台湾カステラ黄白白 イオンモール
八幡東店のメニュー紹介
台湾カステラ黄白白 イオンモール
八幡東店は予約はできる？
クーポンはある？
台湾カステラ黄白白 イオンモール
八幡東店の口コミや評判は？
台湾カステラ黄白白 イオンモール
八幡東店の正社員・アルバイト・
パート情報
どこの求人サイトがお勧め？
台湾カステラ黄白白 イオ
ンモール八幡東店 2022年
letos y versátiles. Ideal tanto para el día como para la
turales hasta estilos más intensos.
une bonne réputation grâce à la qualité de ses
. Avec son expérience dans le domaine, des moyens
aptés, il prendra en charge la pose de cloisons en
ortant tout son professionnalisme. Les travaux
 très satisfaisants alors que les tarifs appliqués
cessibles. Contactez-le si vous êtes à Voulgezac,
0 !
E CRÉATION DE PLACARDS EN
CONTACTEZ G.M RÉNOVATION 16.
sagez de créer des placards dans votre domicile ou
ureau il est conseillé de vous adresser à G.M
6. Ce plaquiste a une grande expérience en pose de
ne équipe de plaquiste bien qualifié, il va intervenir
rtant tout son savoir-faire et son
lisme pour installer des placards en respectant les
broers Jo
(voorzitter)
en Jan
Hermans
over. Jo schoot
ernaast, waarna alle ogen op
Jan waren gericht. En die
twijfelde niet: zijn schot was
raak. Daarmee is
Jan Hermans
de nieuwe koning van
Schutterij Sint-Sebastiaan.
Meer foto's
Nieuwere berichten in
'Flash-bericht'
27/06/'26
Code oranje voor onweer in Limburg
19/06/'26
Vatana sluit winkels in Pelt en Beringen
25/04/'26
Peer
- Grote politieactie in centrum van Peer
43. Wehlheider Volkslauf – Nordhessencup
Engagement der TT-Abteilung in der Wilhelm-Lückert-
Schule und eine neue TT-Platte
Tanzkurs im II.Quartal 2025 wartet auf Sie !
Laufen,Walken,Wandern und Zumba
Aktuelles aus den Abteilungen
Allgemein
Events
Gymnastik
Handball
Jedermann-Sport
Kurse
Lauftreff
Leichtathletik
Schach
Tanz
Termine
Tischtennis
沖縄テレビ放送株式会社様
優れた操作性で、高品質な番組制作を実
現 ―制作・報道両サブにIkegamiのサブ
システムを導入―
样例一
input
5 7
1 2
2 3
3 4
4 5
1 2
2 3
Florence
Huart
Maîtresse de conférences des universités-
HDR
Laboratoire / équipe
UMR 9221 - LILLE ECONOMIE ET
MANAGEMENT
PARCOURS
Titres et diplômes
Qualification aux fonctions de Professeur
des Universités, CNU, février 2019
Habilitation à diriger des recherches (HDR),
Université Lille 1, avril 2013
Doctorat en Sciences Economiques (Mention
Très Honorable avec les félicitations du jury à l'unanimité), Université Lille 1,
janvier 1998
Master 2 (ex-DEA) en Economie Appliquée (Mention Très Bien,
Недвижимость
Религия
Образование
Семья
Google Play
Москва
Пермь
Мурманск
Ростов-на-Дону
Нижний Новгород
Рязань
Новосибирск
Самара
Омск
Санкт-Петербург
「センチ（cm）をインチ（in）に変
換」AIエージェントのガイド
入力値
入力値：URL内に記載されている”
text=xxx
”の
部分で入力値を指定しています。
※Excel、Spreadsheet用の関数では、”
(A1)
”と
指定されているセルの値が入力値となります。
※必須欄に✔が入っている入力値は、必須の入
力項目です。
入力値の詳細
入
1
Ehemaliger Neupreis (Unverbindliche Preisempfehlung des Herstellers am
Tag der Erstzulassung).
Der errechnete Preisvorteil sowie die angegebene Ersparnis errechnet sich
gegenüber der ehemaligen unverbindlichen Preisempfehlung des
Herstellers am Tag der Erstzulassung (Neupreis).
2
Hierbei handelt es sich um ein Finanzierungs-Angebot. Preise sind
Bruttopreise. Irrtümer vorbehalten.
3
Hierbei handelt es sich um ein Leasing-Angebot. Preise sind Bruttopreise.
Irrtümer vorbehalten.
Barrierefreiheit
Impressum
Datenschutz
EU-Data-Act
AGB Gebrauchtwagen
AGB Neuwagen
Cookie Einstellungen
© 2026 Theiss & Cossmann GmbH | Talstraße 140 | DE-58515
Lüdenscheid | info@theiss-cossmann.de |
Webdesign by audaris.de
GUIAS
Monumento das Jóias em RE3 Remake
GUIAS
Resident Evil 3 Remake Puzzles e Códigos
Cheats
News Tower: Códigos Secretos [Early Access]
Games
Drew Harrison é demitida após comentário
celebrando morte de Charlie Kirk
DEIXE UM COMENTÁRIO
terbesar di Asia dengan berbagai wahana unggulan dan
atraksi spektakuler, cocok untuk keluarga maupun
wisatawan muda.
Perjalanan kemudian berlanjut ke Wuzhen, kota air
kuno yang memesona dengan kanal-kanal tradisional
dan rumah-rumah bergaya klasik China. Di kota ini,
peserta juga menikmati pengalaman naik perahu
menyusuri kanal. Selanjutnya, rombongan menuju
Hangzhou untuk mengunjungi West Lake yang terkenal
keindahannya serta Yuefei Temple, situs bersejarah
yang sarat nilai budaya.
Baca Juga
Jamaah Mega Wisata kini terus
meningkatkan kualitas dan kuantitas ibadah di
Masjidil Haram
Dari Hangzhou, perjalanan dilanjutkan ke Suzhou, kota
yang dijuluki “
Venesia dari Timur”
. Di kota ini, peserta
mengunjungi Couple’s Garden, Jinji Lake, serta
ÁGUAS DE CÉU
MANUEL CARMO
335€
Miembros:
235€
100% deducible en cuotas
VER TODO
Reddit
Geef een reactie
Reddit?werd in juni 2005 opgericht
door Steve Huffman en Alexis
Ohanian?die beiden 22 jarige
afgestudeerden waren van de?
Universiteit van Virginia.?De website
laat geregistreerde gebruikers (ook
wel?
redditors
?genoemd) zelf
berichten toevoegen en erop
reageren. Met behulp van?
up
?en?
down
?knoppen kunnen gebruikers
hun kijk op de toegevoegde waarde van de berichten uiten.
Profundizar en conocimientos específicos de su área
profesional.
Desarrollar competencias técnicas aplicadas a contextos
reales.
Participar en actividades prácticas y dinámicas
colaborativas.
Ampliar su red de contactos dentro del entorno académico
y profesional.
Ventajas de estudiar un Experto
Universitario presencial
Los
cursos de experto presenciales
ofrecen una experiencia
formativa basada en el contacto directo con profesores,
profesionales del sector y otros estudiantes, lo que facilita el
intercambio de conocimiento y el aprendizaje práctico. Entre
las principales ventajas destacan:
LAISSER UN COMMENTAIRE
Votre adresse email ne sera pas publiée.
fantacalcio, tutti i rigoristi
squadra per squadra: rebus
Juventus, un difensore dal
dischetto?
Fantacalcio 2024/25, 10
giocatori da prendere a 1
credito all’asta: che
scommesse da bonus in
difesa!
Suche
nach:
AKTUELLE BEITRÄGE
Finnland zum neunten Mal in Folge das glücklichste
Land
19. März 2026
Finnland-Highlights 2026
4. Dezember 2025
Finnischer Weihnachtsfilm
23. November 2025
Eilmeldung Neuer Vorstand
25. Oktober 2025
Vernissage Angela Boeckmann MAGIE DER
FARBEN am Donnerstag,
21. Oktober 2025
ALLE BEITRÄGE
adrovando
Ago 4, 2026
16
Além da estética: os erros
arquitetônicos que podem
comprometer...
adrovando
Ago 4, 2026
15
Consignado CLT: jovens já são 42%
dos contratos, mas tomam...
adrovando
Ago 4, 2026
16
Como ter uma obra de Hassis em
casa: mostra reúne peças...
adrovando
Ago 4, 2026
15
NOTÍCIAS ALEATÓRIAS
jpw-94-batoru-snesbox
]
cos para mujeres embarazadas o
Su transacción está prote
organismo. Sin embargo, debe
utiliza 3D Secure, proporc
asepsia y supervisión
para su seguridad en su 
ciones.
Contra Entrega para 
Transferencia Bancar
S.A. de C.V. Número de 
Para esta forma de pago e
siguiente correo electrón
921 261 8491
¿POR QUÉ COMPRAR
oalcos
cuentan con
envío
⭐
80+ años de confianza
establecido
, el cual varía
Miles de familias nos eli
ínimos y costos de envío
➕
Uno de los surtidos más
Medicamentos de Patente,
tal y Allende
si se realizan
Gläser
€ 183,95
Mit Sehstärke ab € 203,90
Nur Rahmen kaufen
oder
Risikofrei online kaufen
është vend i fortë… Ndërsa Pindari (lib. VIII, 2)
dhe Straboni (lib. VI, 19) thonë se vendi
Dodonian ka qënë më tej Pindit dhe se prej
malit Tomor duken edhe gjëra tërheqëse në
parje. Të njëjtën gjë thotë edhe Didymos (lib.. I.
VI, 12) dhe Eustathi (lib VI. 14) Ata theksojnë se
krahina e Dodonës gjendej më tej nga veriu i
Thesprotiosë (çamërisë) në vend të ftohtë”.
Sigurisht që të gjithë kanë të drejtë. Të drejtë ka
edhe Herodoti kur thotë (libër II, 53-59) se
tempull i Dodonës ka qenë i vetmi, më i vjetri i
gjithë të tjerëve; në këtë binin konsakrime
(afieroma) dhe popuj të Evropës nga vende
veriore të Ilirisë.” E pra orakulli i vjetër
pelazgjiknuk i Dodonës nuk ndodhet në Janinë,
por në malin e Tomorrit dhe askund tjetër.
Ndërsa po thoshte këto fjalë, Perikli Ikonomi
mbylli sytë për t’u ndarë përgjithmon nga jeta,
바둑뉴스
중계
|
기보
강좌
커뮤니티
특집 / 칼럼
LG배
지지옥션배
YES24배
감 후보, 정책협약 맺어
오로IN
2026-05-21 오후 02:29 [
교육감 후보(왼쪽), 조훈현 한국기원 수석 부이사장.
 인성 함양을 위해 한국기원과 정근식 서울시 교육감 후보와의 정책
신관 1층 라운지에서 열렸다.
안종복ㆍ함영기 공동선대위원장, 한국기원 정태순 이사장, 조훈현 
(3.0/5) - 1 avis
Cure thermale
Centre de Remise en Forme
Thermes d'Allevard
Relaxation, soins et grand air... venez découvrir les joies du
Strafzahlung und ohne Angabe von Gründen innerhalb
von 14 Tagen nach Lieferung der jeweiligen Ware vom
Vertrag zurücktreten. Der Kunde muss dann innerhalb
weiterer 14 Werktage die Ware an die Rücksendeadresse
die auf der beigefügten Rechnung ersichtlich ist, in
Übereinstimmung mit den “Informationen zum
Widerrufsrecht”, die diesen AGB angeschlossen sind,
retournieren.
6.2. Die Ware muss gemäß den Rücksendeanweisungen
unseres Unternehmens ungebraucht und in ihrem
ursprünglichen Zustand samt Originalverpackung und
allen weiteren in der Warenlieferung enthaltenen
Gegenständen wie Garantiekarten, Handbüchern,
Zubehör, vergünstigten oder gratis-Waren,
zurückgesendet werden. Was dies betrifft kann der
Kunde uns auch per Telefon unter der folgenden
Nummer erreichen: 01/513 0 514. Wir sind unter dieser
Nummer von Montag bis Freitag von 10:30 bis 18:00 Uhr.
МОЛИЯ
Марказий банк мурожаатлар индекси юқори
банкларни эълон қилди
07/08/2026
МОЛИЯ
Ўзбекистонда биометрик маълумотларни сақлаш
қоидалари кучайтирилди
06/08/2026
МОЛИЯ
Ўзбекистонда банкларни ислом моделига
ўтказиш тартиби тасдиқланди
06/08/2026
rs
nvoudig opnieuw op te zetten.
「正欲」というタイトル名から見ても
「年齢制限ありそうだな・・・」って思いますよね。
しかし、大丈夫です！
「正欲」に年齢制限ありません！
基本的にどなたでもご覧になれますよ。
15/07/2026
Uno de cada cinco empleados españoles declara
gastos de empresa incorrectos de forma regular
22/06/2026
+++
[Work to be completed] Set down the material above word for word, starting with its first line and going on through the line that contains "43. Wehlheider Volkslauf – Nordhessencup", including that line.

[Exercise answer]
台湾カステラ黄白白 イオンモール
八幡東店のメニュー紹介
台湾カステラ黄白白 イオンモール
八幡東店は予約はできる？
クーポンはある？
台湾カステラ黄白白 イオンモール
八幡東店の口コミや評判は？
台湾カステラ黄白白 イオンモール
八幡東店の正社員・アルバイト・
パート情報
どこの求人サイトがお勧め？
台湾カステラ黄白白 イオ
ンモール八幡東店 2022年
letos y versátiles. Ideal tanto para el día como para la
turales hasta estilos más intensos.
une bonne réputation grâce à la qualité de ses
. Avec son expérience dans le domaine, des moyens
aptés, il prendra en charge la pose de cloisons en
ortant tout son professionnalisme. Les travaux
 très satisfaisants alors que les tarifs appliqués
cessibles. Contactez-le si vous êtes à Voulgezac,
0 !
E CRÉATION DE PLACARDS EN
CONTACTEZ G.M RÉNOVATION 16.
sagez de créer des placards dans votre domicile ou
ureau il est conseillé de vous adresser à G.M
6. Ce plaquiste a une grande expérience en pose de
ne équipe de plaquiste bien qualifié, il va intervenir
rtant tout son savoir-faire et son
lisme pour installer des placards en respectant les
broers Jo
(voorzitter)
en Jan
Hermans
over. Jo schoot
ernaast, waarna alle ogen op
Jan waren gericht. En die
twijfelde niet: zijn schot was
raak. Daarmee is
Jan Hermans
de nieuwe koning van
Schutterij Sint-Sebastiaan.
Meer foto's
Nieuwere berichten in
'Flash-bericht'
27/06/'26
Code oranje voor onweer in Limburg
19/06/'26
Vatana sluit winkels in Pelt en Beringen
25/04/'26
Peer
- Grote politieactie in centrum van Peer
43. Wehlheider Volkslauf – Nordhessencup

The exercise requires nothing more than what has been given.